By Jesse McCarl
This is our continued look at real estate agents’ commission paychecks. In the first part, we broke down exactly how a Realtor gets paid. You can see that infographic by clicking here.
In this part we will look at agent expenses and a suggested plan to help you budget commission paychecks.
The biggest expense for agents is their vehicle costs. This takes about 40% of their expense budget. They also need to worry about NAR membership and MLS fees to stay in business. Overhead expenses include office space and insurance. Marketing will be a constant bill if you want to grow your business, and technology will be necessary just to stay relevant. Many agents set aside a certain amount to continue their education in this ever-evolving industry.
Although not necessarily a business expense, you also need to factor in income taxes, since your taxes are not taken out by the government with each paycheck. This bill is usually 15-20% of your annual income. Hooray!
First, set aside 15-20% for income taxes. For a more exact figure of what to expect, simply refer to previous tax statements.
You’ll want to set aside 12% toward agent expenses, like those listed above. This portion will get distributed differently month-to-month, but expect marketing expenses to be the most recurring.
10% of each paycheck should go straight into retirement. This looks like a high-yield savings account that you can’t touch.
You should have another savings account that you use as a goal oriented fund.
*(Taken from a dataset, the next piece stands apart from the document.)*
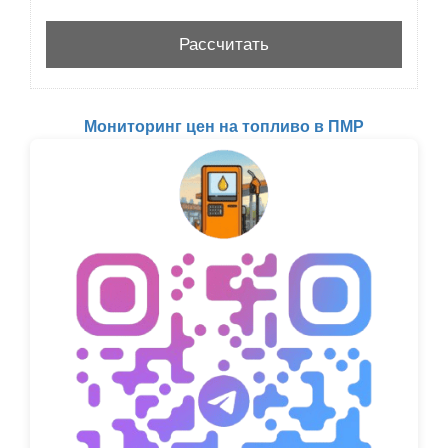
Мониторинг цен на топливо в ПМР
This can also serve as an emergency fund in times of… well… emergency. This will merit about 8% of each paycheck.
And finally, you can live off the remaining 55%. This portion pays your bills and day to day expenses.
Remember that many agent expenses are tax deductible. Client lunches, car care costs, your home office, and more can all save you money down the road.
Diversify your investments. We all love real estate, but that shouldn’t be your only form of savings. Have a Roth IRA, stocks, and so on.
Avoid debt at all costs. Debt is never a good thing, but commission based salaries make debt an even more dangerous spot.
This is just a suggested budget from HouseHunt, but we recognize case-by-case needs and encourage flexibility with all agent related finances.